楚秋容一直都盯着顾烟的脸色,“你去哪了?如果我没记错,你离开沐府的时候,穿的不是这一件衣服。”

顾烟心中暗恼,但面上不慌不乱,“相公,沐府门前发生的事,你不会没看到,我的衣服都被那个贱人撕烂了,不换一件怎么成,难道要让我蓬头垢面的走回来吗?”

青梅小心的偷瞄楚秋容的神情,观察着他一点一滴的变化,见他听完顾烟的解释,面色有了几分松动,心中警铃大作,急忙扯着楚秋容的衣袖,器着道:“姑爷,您就别逼问小姐的去处了,虽然我看到她被陌生男人带走,但是奴婢相信,小姐一定是青白的,她一定是遇到了什么难事。”

楚秋容刚刚松动的神情,瞬间又绷住了。

顾烟真的动了大怒,不用她吩咐,顾刚已握着拳头冲了过来,直接越过楚秋容,将青梅拎了起来,照着她的肚子,狠狠打了一拳,甩手将人朝外丢去。

青梅跌落在地上,被打中肚子,疼的她缩成了虾米。

顾刚本身力气大,又用了内力,这一拳下去,结果可想而知。

壮年汉子都受不住,更何况是一个小丫鬟。

跌下来时,听到在骨头碎裂的声音,也不知哪里断了。

青梅躺在那,出气多,进气少。

顾刚这一举动,彻底震怒了楚秋容。

他抬掌,重重的拍在桌子上,暴怒而起,“放肆!你算个什么东西,也敢在这里撒野,来人,将他拿住!”

顾刚站的笔直,眼中没有半分畏惧,讥讽的指着围上来的几名家丁,“你让他们围住我,你确定他们可以?”

几名家丁,也憷着呢!

他们可打不过顾刚,只有被他打的份,谁让主子们吩咐了,他们不得不围在这儿。

楚秋容感觉自己的脸,像是被人打了好几巴掌,火辣辣疼的厉害。

顾烟腰板完全挺直了,身边有得力的人,就是好用。

楚秋容又怎么样,从前她那样的温柔,对他百依百顺,可是最后换来了什么?

既然软的不吃,那便来硬的好了。

楚秋容咬牙切齿的盯着顾烟,“你想干什么?”

“不干什么,我还想跟你好好过日子,所以咱们井水不犯河水,你过你的,我过我的,孩子姓楚,我还是你的夫人,可是这个家以后当家做主的,不再是你了。”

楚秋容愣了下,然后哈哈大笑,“你在开什么玩笑,你当家?顾烟,你子坏掉了吧?好了,先前发生的事,我不再跟你计较,只要你以后好好的待在家里,照顾孩子,管好府里的大小事,一切都好说。”

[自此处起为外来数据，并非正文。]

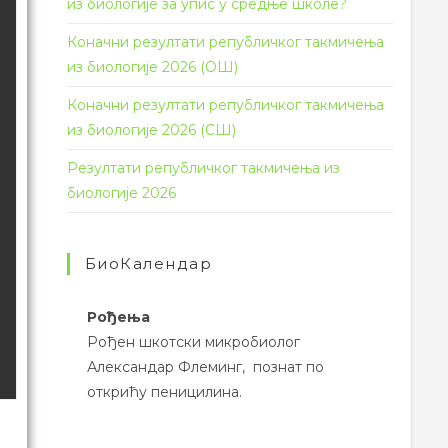
из биологије за упис у средње школе?
Коначни резултати републичког такмичења
из биологије 2026 (ОШ)
Коначни резултати републичког такмичења
из биологије 2026 (СШ)
Резултати републичког такмичења из
биологије 2026
БиоКалендар
Рођења
Рођен шкотски микробиолог
Александар Флеминг, познат по
открићу пеницилина.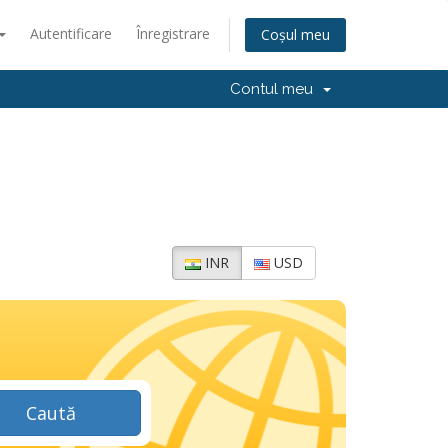
Autentificare
Înregistrare
Coșul meu
Contul meu
INR
USD
Caută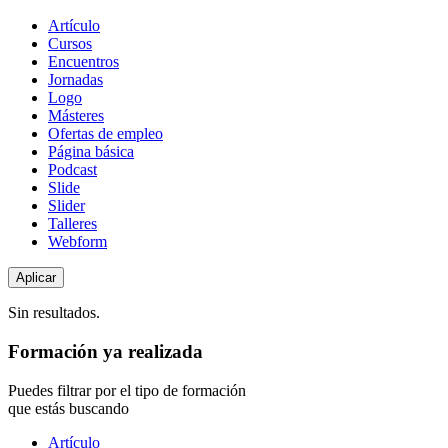
Tipo
Artículo
de
Cursos
contenido
Encuentros
Jornadas
Logo
Másteres
Ofertas de empleo
Página básica
Podcast
Slide
Slider
Talleres
Webform
Sin resultados.
Formación ya realizada
Puedes filtrar por el tipo de formación
que estás buscando
Tipo
Artículo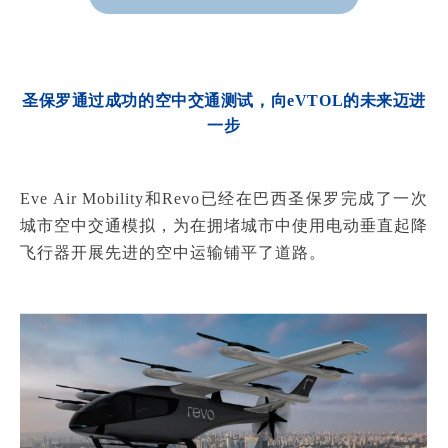
圣保罗通过成功的空中交通测试，向eVTOL的未来迈进
一步
Eve Air Mobility和Revo已经在巴西圣保罗完成了一次
城市空中交通模拟，为在拥堵城市中使用电动垂直起降
飞行器开展先进的空中运输铺平了道路。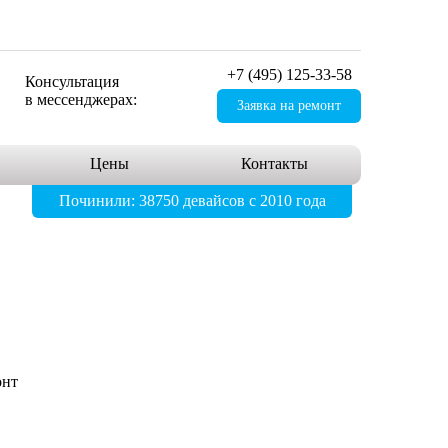
+7 (495) 125-33-58
Консультация
в мессенджерах:
Заявка на ремонт
Цены
Контакты
Починили: 38750 девайсов с 2010 года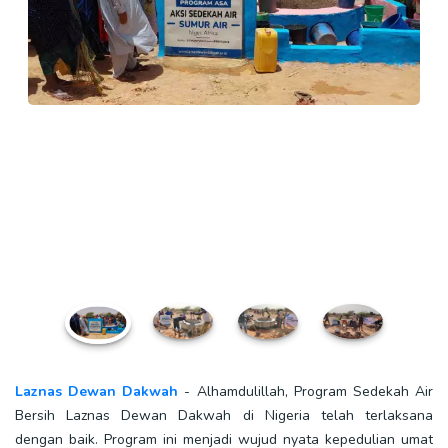
Laznas Dewan Dakwah
- Alhamdulillah, Program Sedekah Air
Bersih
Laznas Dewan Dakwah di Nigeria
telah terlaksana
dengan baik. Program ini menjadi wujud nyata kepedulian umat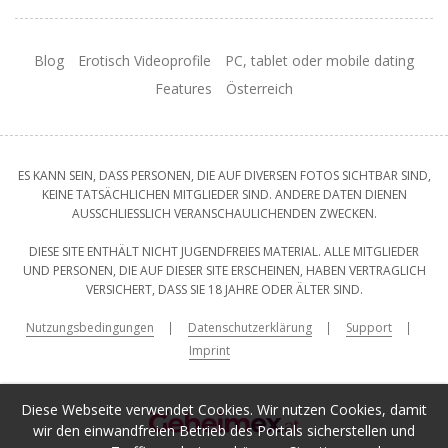
Blog
Erotisch Videoprofile
PC, tablet oder mobile dating
Features
Österreich
ES KANN SEIN, DASS PERSONEN, DIE AUF DIVERSEN FOTOS SICHTBAR SIND,
KEINE TATSÄCHLICHEN MITGLIEDER SIND. ANDERE DATEN DIENEN
AUSSCHLIESSLICH VERANSCHAULICHENDEN ZWECKEN.
DIESE SITE ENTHÄLT NICHT JUGENDFREIES MATERIAL. ALLE MITGLIEDER
UND PERSONEN, DIE AUF DIESER SITE ERSCHEINEN, HABEN VERTRAGLICH
VERSICHERT, DASS SIE 18 JAHRE ODER ÄLTER SIND.
Nutzungsbedingungen
Datenschutzerklärung
Support
Imprint
Diese Webseite verwendet Cookies. Wir nutzen Cookies, damit
wir den einwandfreien Betrieb des Portals sicherstellen und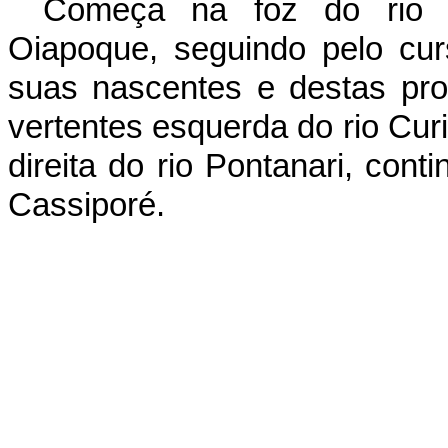
Começa na foz do rio Lu
Oiapoque, seguindo pelo cur
suas nascentes e destas pr
vertentes esquerda do rio Curi
direita do rio Pontanari, cont
Cassiporé.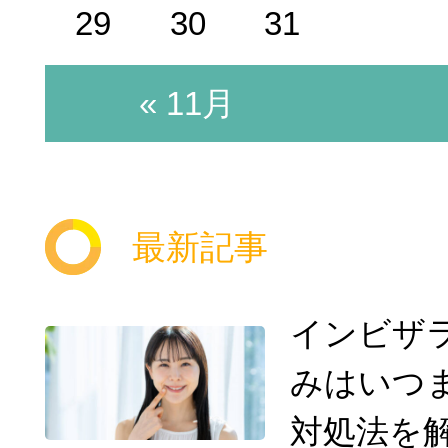
29
30
31
« 11月
最新記事
インビザ
みはいつ
対処法を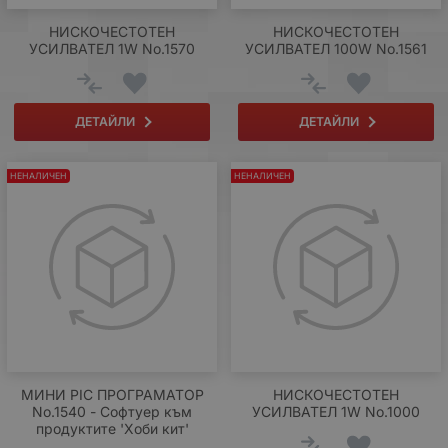
НИСКОЧЕСТОТЕН
НИСКОЧЕСТОТЕН
УСИЛВАТЕЛ 1W No.1570
УСИЛВАТЕЛ 100W No.1561
ДЕТАЙЛИ
ДЕТАЙЛИ
НЕНАЛИЧЕН
НЕНАЛИЧЕН
МИНИ PIC ПРОГРАМАТОР
НИСКОЧЕСТОТЕН
No.1540 - Софтуер към
УСИЛВАТЕЛ 1W No.1000
продуктите 'Хоби кит'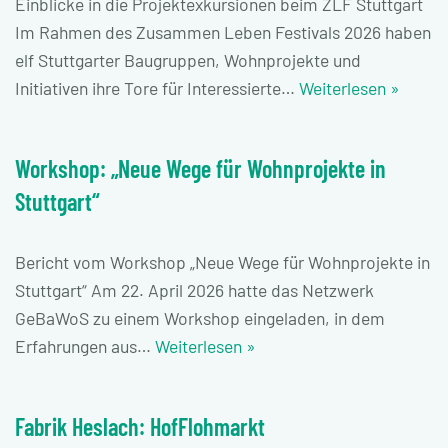
Einblicke in die Projektexkursionen beim ZLF Stuttgart
Im Rahmen des Zusammen Leben Festivals 2026 haben
elf Stuttgarter Baugruppen, Wohnprojekte und
Initiativen ihre Tore für Interessierte…
Weiterlesen »
Workshop: „Neue Wege für Wohnprojekte in
Stuttgart“
Bericht vom Workshop „Neue Wege für Wohnprojekte in
Stuttgart“ Am 22. April 2026 hatte das Netzwerk
GeBaWoS zu einem Workshop eingeladen, in dem
Erfahrungen aus…
Weiterlesen »
Fabrik Heslach: HofFlohmarkt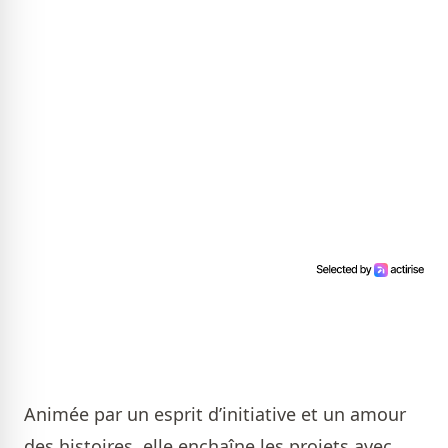
Animée par un esprit d’initiative et un amour
des histoires, elle enchaîne les projets avec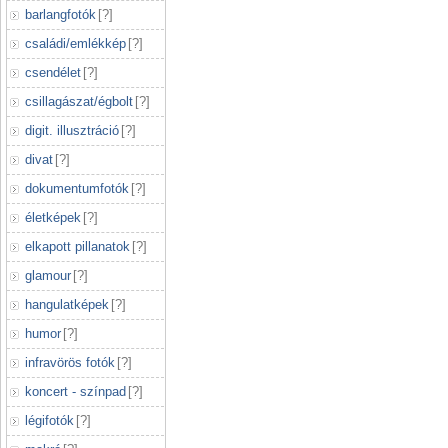
barlangfotók
[
?
]
családi/emlékkép
[
?
]
csendélet
[
?
]
csillagászat/égbolt
[
?
]
digit. illusztráció
[
?
]
divat
[
?
]
dokumentumfotók
[
?
]
életképek
[
?
]
elkapott pillanatok
[
?
]
glamour
[
?
]
hangulatképek
[
?
]
humor
[
?
]
infravörös fotók
[
?
]
koncert - színpad
[
?
]
légifotók
[
?
]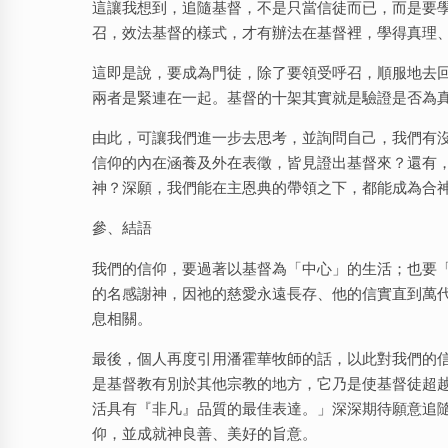
這讓我想到，追隨基督，不是只當信徒而已，而是要
召，效法基督的樣式，才有辦法在基督裡，學得真理
這即是說，要成為門徒，除了要領受呼召，順服地去
兩者是緊連在一起。基督的十架其實就是驗證是否為
由此，可讓我們進一步去思考，並詢問自己，我們有
信仰的內在涵養及外在表徵，皆見證出基督來？還有
神？深願，我們能在主恩典的帶領之下，都能成為合
參、結語
我們的信仰，要過著以基督為「中心」的生活；也要
的名感謝神，因祂的慈愛永遠長存、他的信實直到萬
息相關。
最後，個人再度引用潘霍華牧師的話，以此對我們的
是基督教有別於其他宗教的地方，它乃是使基督徒超
活具有『非凡』品質的最佳表達。」深深期待願意追
仰，並成就神良善、美好的旨意。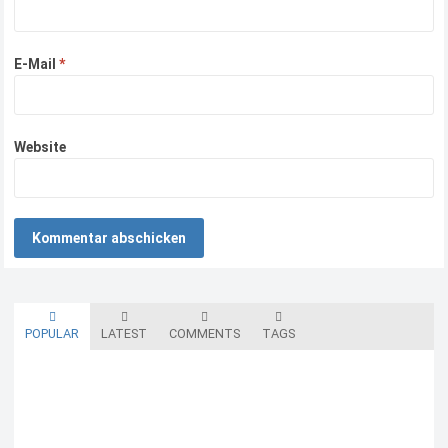
E-Mail
*
Website
POPULAR
LATEST
COMMENTS
TAGS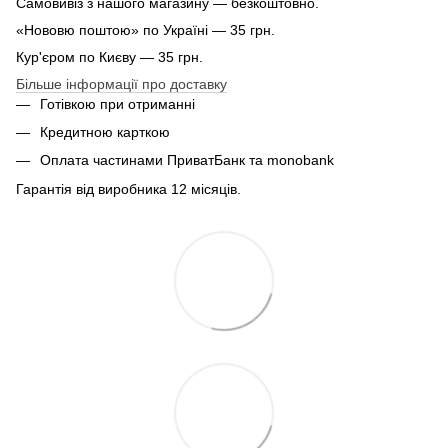
Самовивіз з нашого магазину — безкоштовно.
«Нововю поштою» по Україні — 35 грн.
Кур'єром по Києву — 35 грн.
Більше інформації про доставку
Готівкою при отриманні
Кредитною карткою
Оплата частинами ПриватБанк та monobank
Гарантія від виробника 12 місяців.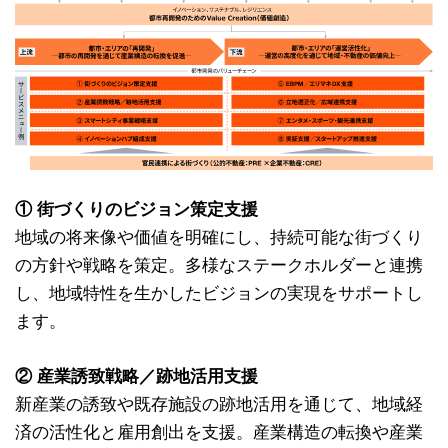
① 街づくりのビジョン策定支援
地域の将来像や価値を明確にし、持続可能な街づくり
の方針や戦略を策定。多様なステークホルダーと連携
し、地域特性を生かしたビジョンの実現をサポートし
ます。
② 産業誘致戦略／跡地活用支援
新産業の誘致や既存施設の跡地活用を通じて、地域経
済の活性化と雇用創出を支援。産業構造の転換や産業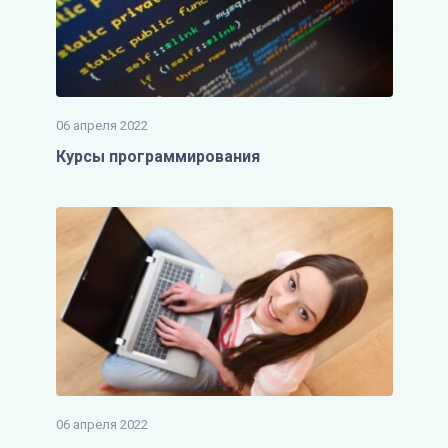
06 апреля 2022
Курсы программирования
06 апреля 2022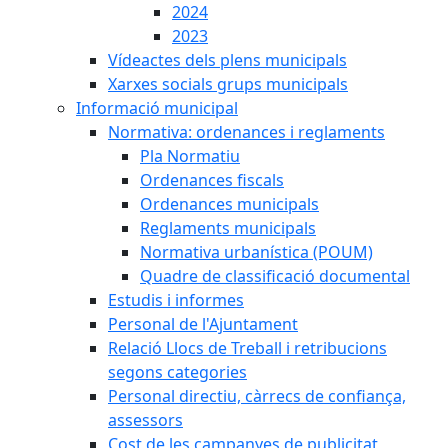
2024
2023
Vídeactes dels plens municipals
Xarxes socials grups municipals
Informació municipal
Normativa: ordenances i reglaments
Pla Normatiu
Ordenances fiscals
Ordenances municipals
Reglaments municipals
Normativa urbanística (POUM)
Quadre de classificació documental
Estudis i informes
Personal de l'Ajuntament
Relació Llocs de Treball i retribucions
segons categories
Personal directiu, càrrecs de confiança,
assessors
Cost de les campanyes de publicitat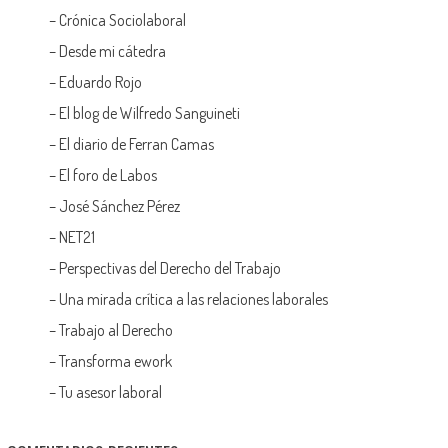
–
Crónica Sociolaboral
–
Desde mi cátedra
–
Eduardo Rojo
–
El blog de Wilfredo Sanguineti
–
El diario de Ferran Camas
–
El foro de Labos
–
José Sánchez Pérez
–
NET21
–
Perspectivas del Derecho del Trabajo
–
Una mirada crítica a las relaciones laborales
–
Trabajo al Derecho
–
Transforma ework
–
Tu asesor laboral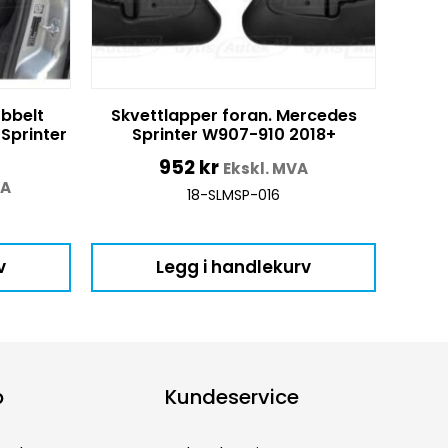
obbelt
Skvettlapper foran. Mercedes
Sprinter
Sprinter W907-910 2018+
952
kr
Ekskl. MVA
VA
18-SLMSP-016
v
Legg i handlekurv
p
Kundeservice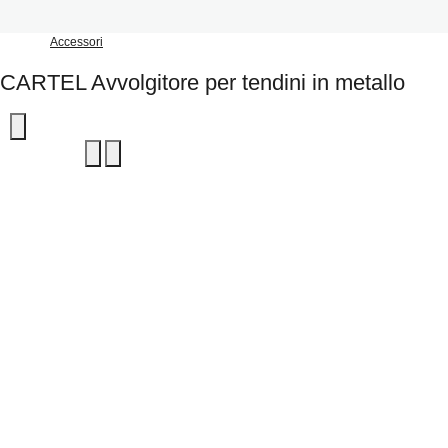
Accessori
CARTEL Avvolgitore per tendini in metallo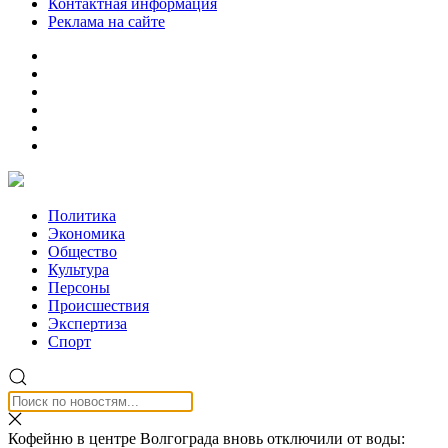
Контактная информация
Реклама на сайте
Политика
Экономика
Общество
Культура
Персоны
Происшествия
Экспертиза
Спорт
Кофейню в центре Волгограда вновь отключили от воды: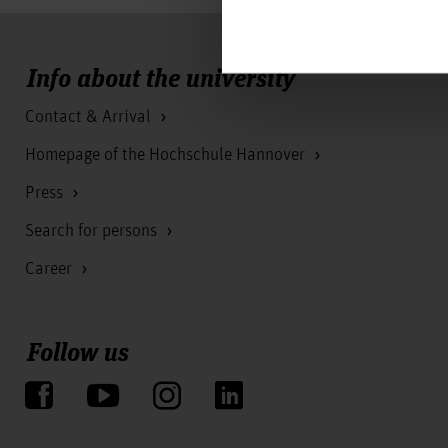
Info about the university
Contact & Arrival
Homepage of the Hochschule Hannover
Press
Search for persons
Career
Follow us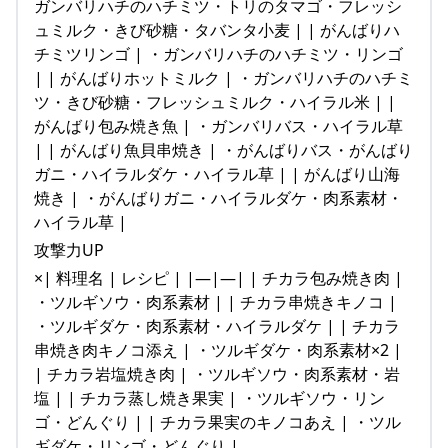
ガンバリハチのハチミツ・トリのタマゴ・フレッシ
ュミルク・きび砂糖・タバンタ小麦 | | がんばりハ
チミツリンゴ | ・ガンバリハチのハチミツ・リンゴ
| | がんばりホットミルク | ・ガンバリハチのハチミ
ツ・きび砂糖・フレッシュミルク・ハイラル米 | |
がんばり包み焼き魚 | ・ガンバリバス・ハイラル草
| | がんばり魚貝串焼き | ・がんばりバス・がんばり
ガニ・ハイラルダケ・ハイラル草 | | がんばり山海
焼き | ・がんばりガニ・ハイラルダケ・肉系素材・
ハイラル草 |
攻撃力UP
×| 料理名 | レシピ | |—|—| | チカラ包み焼き肉 |
・ツルギソウ・肉系素材 | | チカラ串焼きキノコ |
・ツルギダケ・肉系素材・ハイラルダケ | | チカラ
串焼き肉キノコ添え | ・ツルギダケ・肉系素材×2 |
| チカラ岩塩焼き肉 | ・ツルギソウ・肉系素材・岩
塩 | | チカラ蒸し焼き果実 | ・ツルギソウ・リン
ゴ・どんぐり | | チカラ果実のキノコあえ | ・ツル
ギダケ・リンゴ・どんぐり |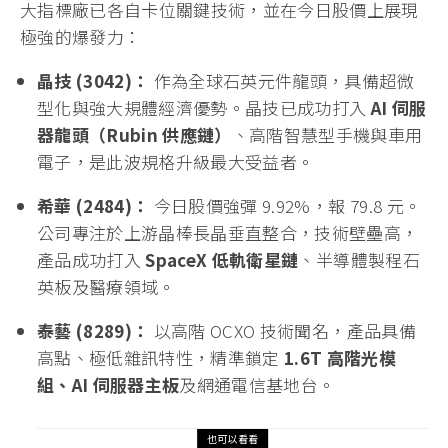
大指標廠已各自卡位關鍵技術，並在今日股價上展現
極強的爆發力：
晶技 (3042)：
作為全球石英元件龍頭，具備超微
型化與強大規體經濟優勢。晶技已成功打入
AI 伺服
器龍頭（Rubin 供應鏈）
、高階智慧型手機與車用
電子，是此波規格升級最大受益者。
希華 (2484)：
今日股價強彈 9.92%，報 79.8 元。
公司專注於上游晶棒長晶垂直整合，技術壁壘高，
產品成功打入
SpaceX 低軌衛星鏈
、半導體製程石
英板及醫療領域。
泰藝 (8289)：
以高階 OCXO 技術聞名，產品具備
高點、極低雜訊特性，精準鎖定
1.6T 高階光模
組、AI 伺服器主板
及網通電信基地台。
也可以看看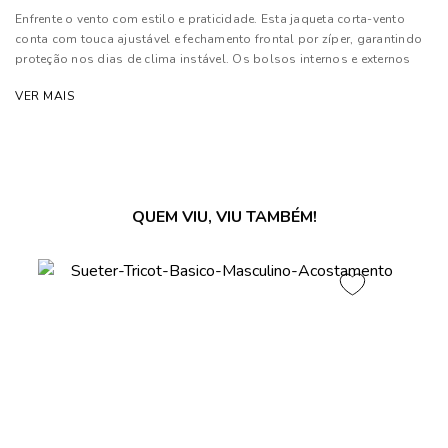
Enfrente o vento com estilo e praticidade. Esta jaqueta corta-vento
conta com touca ajustável e fechamento frontal por zíper, garantindo
proteção nos dias de clima instável. Os bolsos internos e externos
oferecem praticidade para o dia a dia, enquanto a barra ajustável
VER MAIS
permite um caimento personalizado e maior isolamento térmico. Ideal
para quem busca conforto, leveza e versatilidade em qualquer
ocasião.
As cores dos produtos nas imagens reproduzidas com modelos
podem sofrer mudanças de tonalidade, em decorrência do uso do
QUEM VIU, VIU TAMBÉM!
flash.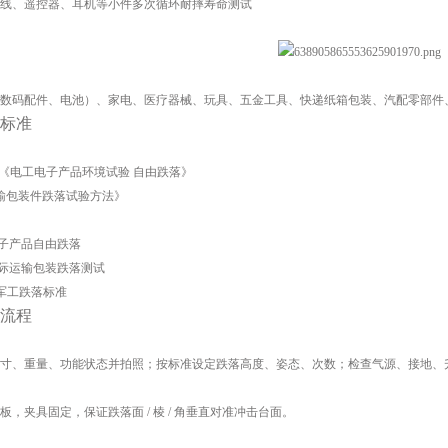
线、遥控器、耳机等小件多次循环耐摔寿命测试
数码配件、电池）、家电、医疗器械、玩具、五金工具、快递纸箱包装、汽配零部件
标准
-2018 《电工电子产品环境试验 自由跌落》
5 《运输包装件跌落试验方法》
32 电子产品自由跌落
3A 国际运输包装跌落测试
IL 军工跌落标准
流程
寸、重量、功能状态并拍照；按标准设定跌落高度、姿态、次数；检查气源、接地、
，夹具固定，保证跌落面 / 棱 / 角垂直对准冲击台面。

他故作大方,其实也是无奈之举,看来他需要重新计划,这个女人野心太大,他管不住。

顾烟却并不买他的账,“相公,你耳朵不灵了吗?没听见我说的话,需要我再跟你重复一遍吗?”

楚老爷重重的朝她丢出拐棍,“贱人!出身低微的东西,就是上不了台面,早知道我就该极力阻止,就不该让嫁进楚家,你也别以为找个能打的人护着你,就能让你为所欲为!”

“顾刚再厉害,也只是一个人,你可别忘了,我们楚家也是百年旺族,你想吞下楚家,也得看你有没有这么大的胃口!”

顾刚手一抬,动作轻松的挥掉他打过来的棍子,神色不屑,“楚老爷长年在府里待着,当然不知道江湖上的事,更加不知道,武功高低之分,我之所以留在这里,不是因为我无处可去,这一点,你要搞清楚!”

顾刚深藏不露,他一直低调的守在顾烟身边,纯粹是一片赤诚的心,否则以他的骄傲和脾气,早离开了。

今天看到楚家父子对顾烟的态度,如此恶劣,他怎么能放任不管。

顾烟本来还有点担心顾刚能不能受得住楚家父子的怒火,顾烟在她面前,一向是低调的存在。

她虽不懂武功,但是她在秦涣身边待过一段时间,她知道高手是怎样的存在。

顾烟站起身,扭着腰身,走到奄奄一息的青梅身边,弯下腰,“我早跟你说过,别再得寸进尺,也别想当着我的面耍心眼,你是我一手调教出来的,再厉害,也翻不出我的五指山!”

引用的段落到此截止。